§ INPUT DATA:
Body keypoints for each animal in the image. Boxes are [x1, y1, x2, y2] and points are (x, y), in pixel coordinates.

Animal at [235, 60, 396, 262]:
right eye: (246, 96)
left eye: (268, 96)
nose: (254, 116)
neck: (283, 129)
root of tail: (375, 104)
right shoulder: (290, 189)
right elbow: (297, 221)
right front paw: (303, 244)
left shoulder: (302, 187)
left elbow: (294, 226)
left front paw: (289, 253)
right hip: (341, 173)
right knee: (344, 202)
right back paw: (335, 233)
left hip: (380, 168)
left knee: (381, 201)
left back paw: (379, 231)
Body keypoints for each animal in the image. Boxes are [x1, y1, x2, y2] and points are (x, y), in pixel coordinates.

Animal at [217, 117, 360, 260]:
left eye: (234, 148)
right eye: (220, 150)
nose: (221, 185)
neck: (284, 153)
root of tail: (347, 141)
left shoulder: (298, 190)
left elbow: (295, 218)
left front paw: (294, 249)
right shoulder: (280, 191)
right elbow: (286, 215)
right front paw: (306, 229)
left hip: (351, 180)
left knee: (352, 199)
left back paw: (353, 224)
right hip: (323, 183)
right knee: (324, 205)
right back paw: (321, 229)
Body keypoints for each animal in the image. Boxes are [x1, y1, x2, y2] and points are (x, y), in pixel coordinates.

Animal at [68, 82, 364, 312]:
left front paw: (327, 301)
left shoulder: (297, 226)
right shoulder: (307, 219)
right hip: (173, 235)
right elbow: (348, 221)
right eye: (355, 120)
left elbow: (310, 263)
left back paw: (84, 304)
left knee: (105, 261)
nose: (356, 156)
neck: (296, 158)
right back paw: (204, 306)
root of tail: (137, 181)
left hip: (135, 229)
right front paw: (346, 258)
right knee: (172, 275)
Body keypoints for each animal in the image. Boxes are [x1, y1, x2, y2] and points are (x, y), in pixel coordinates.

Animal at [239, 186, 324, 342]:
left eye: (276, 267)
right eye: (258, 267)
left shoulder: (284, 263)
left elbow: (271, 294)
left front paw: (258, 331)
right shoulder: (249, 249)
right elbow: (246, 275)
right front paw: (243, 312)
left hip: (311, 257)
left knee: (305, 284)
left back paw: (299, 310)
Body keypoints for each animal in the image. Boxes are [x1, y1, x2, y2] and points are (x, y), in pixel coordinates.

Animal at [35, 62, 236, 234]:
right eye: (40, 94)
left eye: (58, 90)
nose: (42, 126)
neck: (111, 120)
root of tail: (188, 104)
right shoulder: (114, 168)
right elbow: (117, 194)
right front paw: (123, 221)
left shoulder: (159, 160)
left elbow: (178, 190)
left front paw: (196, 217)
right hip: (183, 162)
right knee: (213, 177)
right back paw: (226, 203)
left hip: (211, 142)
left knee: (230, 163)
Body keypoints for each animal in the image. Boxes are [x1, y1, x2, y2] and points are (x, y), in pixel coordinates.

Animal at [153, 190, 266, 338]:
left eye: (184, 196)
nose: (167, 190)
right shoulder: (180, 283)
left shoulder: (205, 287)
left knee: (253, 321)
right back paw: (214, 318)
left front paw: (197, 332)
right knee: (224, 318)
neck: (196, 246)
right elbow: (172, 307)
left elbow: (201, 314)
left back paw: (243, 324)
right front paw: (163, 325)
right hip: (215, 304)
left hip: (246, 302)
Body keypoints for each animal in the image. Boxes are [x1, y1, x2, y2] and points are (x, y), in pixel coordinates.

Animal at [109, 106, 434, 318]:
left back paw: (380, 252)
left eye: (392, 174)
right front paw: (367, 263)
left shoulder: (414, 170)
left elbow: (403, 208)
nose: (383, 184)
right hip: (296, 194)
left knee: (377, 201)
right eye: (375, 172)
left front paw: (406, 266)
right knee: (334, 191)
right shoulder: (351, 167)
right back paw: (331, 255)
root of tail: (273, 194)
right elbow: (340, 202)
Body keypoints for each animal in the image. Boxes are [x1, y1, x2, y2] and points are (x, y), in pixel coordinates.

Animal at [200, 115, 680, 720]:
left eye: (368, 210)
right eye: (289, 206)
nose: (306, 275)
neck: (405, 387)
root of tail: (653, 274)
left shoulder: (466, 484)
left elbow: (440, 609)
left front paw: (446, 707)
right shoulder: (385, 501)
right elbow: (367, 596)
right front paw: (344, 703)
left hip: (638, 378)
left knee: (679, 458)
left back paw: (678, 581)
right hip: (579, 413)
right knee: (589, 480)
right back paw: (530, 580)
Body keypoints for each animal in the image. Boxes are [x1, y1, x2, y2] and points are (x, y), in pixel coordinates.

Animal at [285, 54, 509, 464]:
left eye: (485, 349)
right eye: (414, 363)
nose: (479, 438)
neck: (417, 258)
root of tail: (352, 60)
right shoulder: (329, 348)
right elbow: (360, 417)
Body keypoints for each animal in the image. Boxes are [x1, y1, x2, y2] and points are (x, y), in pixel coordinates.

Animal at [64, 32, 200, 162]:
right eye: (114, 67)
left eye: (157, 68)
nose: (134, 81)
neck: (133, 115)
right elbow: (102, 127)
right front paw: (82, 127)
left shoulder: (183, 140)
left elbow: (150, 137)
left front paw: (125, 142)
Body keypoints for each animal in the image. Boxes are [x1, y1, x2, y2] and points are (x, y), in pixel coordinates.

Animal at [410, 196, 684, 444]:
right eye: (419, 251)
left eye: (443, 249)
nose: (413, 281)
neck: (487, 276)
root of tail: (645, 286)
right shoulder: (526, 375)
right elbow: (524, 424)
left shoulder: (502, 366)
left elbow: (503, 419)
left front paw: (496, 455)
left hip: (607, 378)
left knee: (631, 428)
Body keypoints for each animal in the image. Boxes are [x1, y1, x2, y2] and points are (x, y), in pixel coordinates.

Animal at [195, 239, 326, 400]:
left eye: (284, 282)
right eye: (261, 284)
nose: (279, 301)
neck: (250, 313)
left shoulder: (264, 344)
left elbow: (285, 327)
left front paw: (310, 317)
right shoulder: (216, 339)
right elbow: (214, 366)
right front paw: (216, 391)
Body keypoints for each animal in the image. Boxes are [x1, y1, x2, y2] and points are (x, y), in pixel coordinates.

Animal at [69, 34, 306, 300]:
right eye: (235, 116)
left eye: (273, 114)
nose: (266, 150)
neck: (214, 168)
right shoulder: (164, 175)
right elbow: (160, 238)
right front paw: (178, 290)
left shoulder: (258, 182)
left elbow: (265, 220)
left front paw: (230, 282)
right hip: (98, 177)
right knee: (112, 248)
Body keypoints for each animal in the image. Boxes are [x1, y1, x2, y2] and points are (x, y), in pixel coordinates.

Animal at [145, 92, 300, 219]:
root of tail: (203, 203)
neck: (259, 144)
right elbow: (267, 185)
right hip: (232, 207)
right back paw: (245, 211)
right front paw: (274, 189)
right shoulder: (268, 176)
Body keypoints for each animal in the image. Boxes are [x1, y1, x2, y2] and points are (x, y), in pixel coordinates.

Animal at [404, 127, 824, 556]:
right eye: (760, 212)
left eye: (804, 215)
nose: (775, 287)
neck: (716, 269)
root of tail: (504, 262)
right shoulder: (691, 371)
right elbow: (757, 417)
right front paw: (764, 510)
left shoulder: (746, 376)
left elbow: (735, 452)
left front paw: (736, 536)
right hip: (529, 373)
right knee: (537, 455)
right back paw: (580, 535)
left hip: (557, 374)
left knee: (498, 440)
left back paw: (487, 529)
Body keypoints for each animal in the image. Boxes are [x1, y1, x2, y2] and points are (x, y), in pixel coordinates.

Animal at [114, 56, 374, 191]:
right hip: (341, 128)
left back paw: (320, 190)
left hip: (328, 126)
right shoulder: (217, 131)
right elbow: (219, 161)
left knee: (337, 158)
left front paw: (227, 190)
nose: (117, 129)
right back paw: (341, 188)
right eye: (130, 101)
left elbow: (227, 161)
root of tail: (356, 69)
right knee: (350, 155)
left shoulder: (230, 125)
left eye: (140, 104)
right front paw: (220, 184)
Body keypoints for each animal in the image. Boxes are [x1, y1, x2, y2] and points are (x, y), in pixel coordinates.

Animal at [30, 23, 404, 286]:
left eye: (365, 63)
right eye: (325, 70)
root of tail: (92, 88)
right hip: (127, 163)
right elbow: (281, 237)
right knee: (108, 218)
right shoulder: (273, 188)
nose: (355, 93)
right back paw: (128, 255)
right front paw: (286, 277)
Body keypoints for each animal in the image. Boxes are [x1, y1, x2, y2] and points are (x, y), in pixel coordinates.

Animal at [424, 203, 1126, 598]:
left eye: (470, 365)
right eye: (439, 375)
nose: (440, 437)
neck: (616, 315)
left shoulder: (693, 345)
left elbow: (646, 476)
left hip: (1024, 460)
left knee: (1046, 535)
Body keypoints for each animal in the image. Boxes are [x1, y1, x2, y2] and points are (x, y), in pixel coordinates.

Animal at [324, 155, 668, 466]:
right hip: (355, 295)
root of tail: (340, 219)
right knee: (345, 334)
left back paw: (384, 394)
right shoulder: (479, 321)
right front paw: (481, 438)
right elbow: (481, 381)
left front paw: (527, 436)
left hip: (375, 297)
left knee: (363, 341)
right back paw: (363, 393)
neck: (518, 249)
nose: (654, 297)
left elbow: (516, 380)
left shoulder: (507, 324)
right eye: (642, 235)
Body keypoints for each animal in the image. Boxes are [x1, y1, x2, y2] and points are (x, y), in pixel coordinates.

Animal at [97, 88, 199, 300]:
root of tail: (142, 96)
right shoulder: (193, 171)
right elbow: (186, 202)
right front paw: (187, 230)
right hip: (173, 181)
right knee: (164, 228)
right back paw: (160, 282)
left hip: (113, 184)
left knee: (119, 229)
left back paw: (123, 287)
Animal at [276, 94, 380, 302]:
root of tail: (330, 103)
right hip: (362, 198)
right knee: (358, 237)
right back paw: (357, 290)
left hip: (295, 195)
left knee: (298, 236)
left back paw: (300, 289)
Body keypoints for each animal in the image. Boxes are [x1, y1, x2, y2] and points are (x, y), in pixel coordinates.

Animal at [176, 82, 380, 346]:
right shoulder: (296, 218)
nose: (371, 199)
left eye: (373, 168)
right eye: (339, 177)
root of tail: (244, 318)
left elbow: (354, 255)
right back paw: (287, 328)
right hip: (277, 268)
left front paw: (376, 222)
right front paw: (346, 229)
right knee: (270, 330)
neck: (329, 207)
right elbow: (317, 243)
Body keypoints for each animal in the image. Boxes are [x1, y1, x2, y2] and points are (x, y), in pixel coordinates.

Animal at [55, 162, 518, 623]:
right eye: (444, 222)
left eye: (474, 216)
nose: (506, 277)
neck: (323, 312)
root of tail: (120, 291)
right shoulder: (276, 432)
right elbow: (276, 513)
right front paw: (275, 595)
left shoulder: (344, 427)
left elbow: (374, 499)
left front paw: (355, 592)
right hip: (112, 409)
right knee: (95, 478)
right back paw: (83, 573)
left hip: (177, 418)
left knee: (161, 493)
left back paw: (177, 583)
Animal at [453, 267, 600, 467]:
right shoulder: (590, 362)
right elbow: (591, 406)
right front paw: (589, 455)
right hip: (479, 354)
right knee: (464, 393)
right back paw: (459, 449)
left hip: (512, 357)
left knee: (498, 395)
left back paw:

§ TASK BRIEF: Using the listing above, return word for word each line from the one that has "right hip: (98, 177)" through the one that has "left eye: (365, 63)", and no line outside that range.

§ SOLUTION FOR THIS TASK:
right hip: (98, 177)
right knee: (112, 248)
Body keypoints for each animal in the image. Boxes are [x1, y1, x2, y2] and points are (x, y), in pixel coordinates.

Animal at [145, 92, 300, 219]:
root of tail: (203, 203)
neck: (259, 144)
right elbow: (267, 185)
right hip: (232, 207)
right back paw: (245, 211)
right front paw: (274, 189)
right shoulder: (268, 176)
Body keypoints for each animal in the image. Boxes are [x1, y1, x2, y2] and points are (x, y), in pixel coordinates.

Animal at [404, 127, 824, 556]:
right eye: (760, 212)
left eye: (804, 215)
nose: (775, 287)
neck: (716, 269)
root of tail: (504, 262)
right shoulder: (691, 371)
right elbow: (757, 417)
right front paw: (764, 510)
left shoulder: (746, 376)
left elbow: (735, 452)
left front paw: (736, 536)
right hip: (529, 373)
right knee: (537, 455)
right back paw: (580, 535)
left hip: (557, 374)
left knee: (498, 440)
left back paw: (487, 529)
Body keypoints for each animal in the image. Boxes are [x1, y1, x2, y2] and points are (x, y), in pixel coordinates.

Animal at [114, 56, 374, 191]:
right hip: (341, 128)
left back paw: (320, 190)
left hip: (328, 126)
right shoulder: (217, 131)
right elbow: (219, 161)
left knee: (337, 158)
left front paw: (227, 190)
nose: (117, 129)
right back paw: (341, 188)
right eye: (130, 101)
left elbow: (227, 161)
root of tail: (356, 69)
right knee: (350, 155)
left shoulder: (230, 125)
left eye: (140, 104)
right front paw: (220, 184)
Body keypoints for each animal in the image. Boxes are [x1, y1, x2, y2] and points are (x, y), in pixel coordinates.

Animal at [30, 23, 404, 286]:
left eye: (365, 63)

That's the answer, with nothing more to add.